• [Passage shown]:
The deflecting unit 5 is connected with an adjusting device 6. The adjusting device 6 can adjust the orientation of the deflecting unit 5. In particular, the adjusting device 6 is constructed such that the orientation of the deflecting unit 5 can take place in one or more spatial directions F′, F″, F″′, as indicated for example by the directional arrows in FIG. 1. In this case, the deflecting unit 5 is coupled with the adjusting device 6 by way of a servo motor 7, so that the deflecting unit 5 can be swiveled about the polar angle α by the servo motor.

FIG. 2 illustrates the filling device 1 and the process steps connected therewith when filling a component 20 provided with an undercut 21.

Identical reference numbers in FIG. 2 indicate the same components as were indicated in the description of FIG. 1.

A part of a component 20, such as a part of an instrument panel for a motor vehicle, is situated below the filling device 1. The component 20 has an undercut 21, which forms a filling space 22, which is to be backfilled with a polyurethane foam, as intended. As illustrated in FIG. 2, it becomes possible as a result of the solution according to the invention that the filler 10 flowing out in the vertical direction Z is directed along the deflecting unit 5 to the filling space 22 in the component 20, whereby the area provided with the undercut 21 will be filled with the filler 10.

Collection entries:

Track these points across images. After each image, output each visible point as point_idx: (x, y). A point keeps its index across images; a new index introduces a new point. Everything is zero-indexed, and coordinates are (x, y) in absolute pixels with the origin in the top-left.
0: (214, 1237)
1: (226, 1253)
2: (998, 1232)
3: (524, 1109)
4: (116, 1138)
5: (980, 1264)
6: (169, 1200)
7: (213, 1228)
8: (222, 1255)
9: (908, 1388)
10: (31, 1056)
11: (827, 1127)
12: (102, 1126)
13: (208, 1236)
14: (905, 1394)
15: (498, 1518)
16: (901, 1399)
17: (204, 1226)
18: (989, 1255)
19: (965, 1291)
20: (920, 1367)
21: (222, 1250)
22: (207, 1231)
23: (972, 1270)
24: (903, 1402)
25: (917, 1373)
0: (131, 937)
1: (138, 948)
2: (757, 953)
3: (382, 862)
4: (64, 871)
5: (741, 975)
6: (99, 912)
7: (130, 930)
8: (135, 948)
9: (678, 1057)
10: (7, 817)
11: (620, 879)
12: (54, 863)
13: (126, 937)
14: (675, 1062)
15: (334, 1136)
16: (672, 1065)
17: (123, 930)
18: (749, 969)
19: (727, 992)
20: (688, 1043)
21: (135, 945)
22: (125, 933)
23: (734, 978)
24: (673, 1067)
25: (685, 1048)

• [Problem description]:
According to the filling-device passage, what material is the filling space formed by the undercut to be backfilled with? The entries were taken from a different source than the filling-device passage.

• [Answer box]:
A polyurethane foam.